Bestemmingsplan“Nieuw-Vennep Oost”
Artikel 1
bedrijfswoning: een woning in of bij een gebouw of op een terrein, die daar in gebruik is in verband met het uitvoeren van de bestemming van het gebouw of het terrein.
Artikel 4.1
De voor ‘Bedrijf’ aangewezen gronden zijn bestemd voor:
a. bedrijfsactiviteiten zoals opgenomen in de bij dit plan behorende Staat van Bedrijfsactiviteiten, waarbij geldt dat:
ter plaatse van de aanduidingen ‘bedrijf tot en met categorie 2’, ‘bedrijf tot en met categorie 3.1’, ‘bedrijf tot en met categorie 3.2’, ‘bedrijf tot en met categorie 4.1’, ‘bedrijf tot en met categorie 4.2’ en 'bedrijf tot en met categorie 5.2' bedrijfsactiviteiten behorende tot resp. bedrijfscategorie 1 en 2, bedrijfscategorie 1, 2 en 3.1, bedrijfscategorie 1, 2, 3.1 en 3.2, bedrijfscategorie 1, 2, 3.1, 3.2 en 4.1, bedrijfscategorie 1, 2, 3.1, 3.2, 4.1 en 4.2 en bedrijfscategorie 1, 2, 3.1, 3.2, 4.1,4.2, 5.1 en 5.2 zijn toegestaan;
b. een bedrijfswoning ter plaatse van de aanduiding ‘bedrijfswoning’;
Artikel 4.2.2
Voor het bouwen van bedrijfswoningen gelden de volgende bepalingen:
a. een bedrijfswoning mag uitsluitend ter plaatse van de aanduiding ‘bedrijfswoning’ worden gebouwd;
b. ter plaatse van de aanduiding ‘maximale goot- en bouwhoogte’ zijn de aangegeven maximale goot- en bouwhoogte toegestaan.

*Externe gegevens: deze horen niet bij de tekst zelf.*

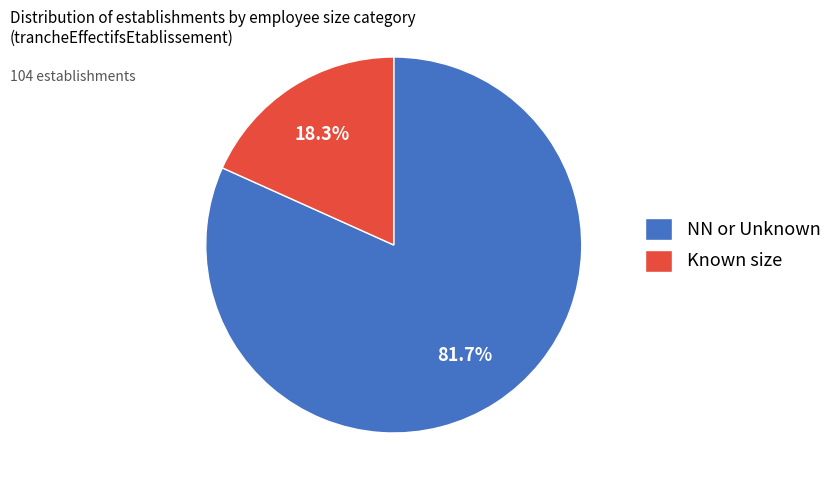

Which has a higher value, Known size or NN or Unknown?

NN or Unknown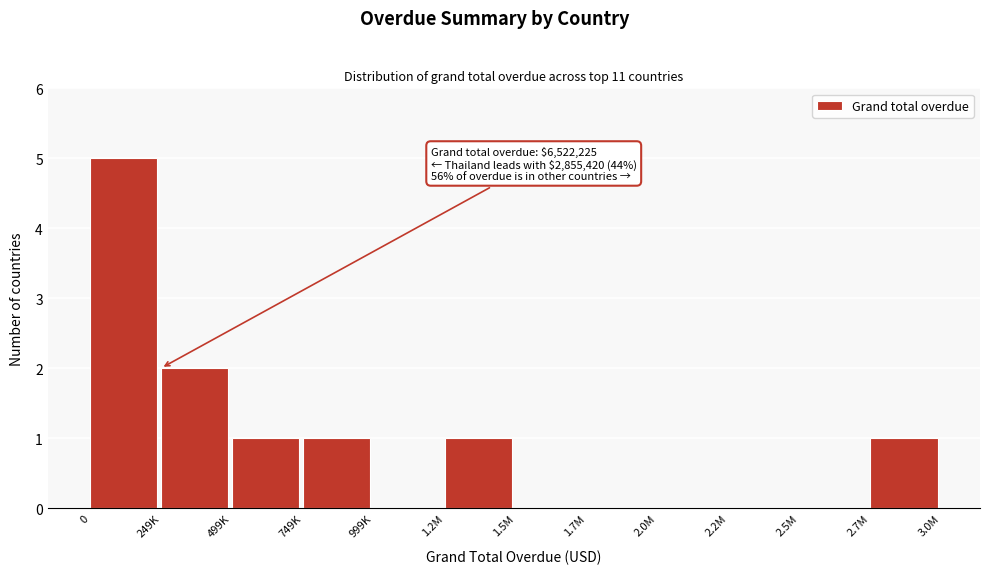

Reading left to right, list all the values displayed in this chart.

0=5	249K=2	499K=1	749K=1	999K=0	1.2M=1	1.5M=0	1.7M=0	2.0M=0	2.2M=0	2.5M=0	2.7M=1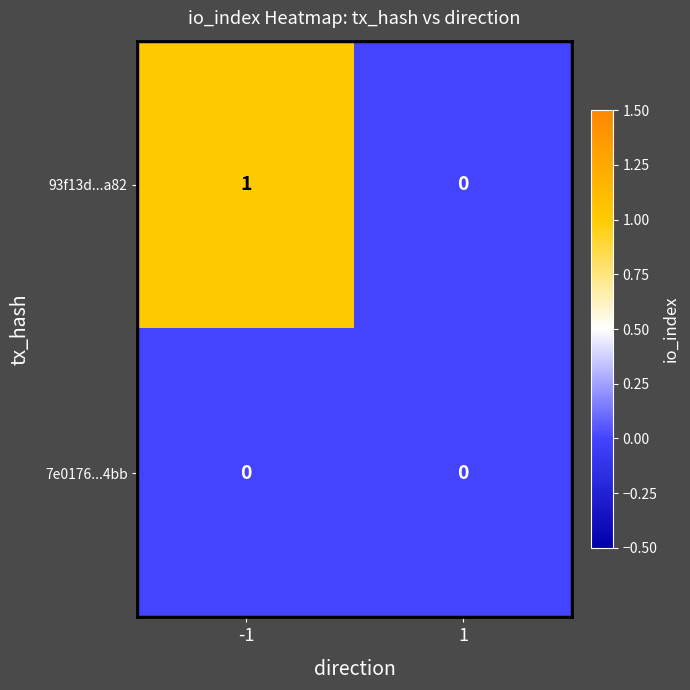

The 93f13d...a82 series shows 0 at -1. True or false?

False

Artikel 33.1 Overgangsrecht bouwwerken
1. Een bouwwerk dat op het tijdstip van inwerkingtreding van het bestemmingsplan aanwezig of in uitvoering is, danwel gebouwd kan worden krachtens een bouwvergunning, en afwijkt van het plan, mag, mits deze afwijking naar aard en omvang niet wordt vergroot,
a. gedeeltelijk worden vernieuwd of veranderd;
b. na het teniet gaan ten gevolge van een calamiteit geheel worden vernieuwd of veranderd, mits de aanvraag van de bouwvergunning wordt gedaan binnen twee jaar na de dag waarop het bouwwerk is teniet gegaan.
2. Burgemeester en wethouders kunnen eenmalig ontheffing verlenen van het eerste lid voor het vergroten van de inhoud van een bouwwerk als bedoeld in het eerste lid met maximaal 10 %.
3. Het eerste lid is niet van toepassing op bouwwerken die weliswaar bestaan op het tijdstip van inwerkingtreding van het plan, maar zijn gebouwd zonder vergunning en in strijd met het daarvoor geldende plan, daaronder begrepen de overgangsbepaling van dat plan.
Artikel 33.2 Overgangsrecht gebruik
1. Het gebruik van grond en bouwwerken dat bestond op het tijdstip van inwerkingtreding van het bestemmingsplan en hiermee in strijd is, mag worden voortgezet.
2. Het is verboden het met het bestemmingsplan strijdige gebruik, bedoeld in het eerste lid, te veranderen of te laten veranderen in een ander met dat plan strijdig gebruik, tenzij door deze verandering de afwijking naar aard en omvang wordt verkleind.
3. Indien het gebruik, bedoeld in het eerste lid, na de inwerkingtreding van het plan voor een periode langer dan een jaar wordt onderbroken, is het verboden dit gebruik daarna te hervatten of te laten hervatten.
4. Het eerste lid is niet van toepassing op het gebruik dat reeds in strijd was met het voorheen geldende bestemmingsplan, daaronder begrepen de overgangsbepalingen van dat plan.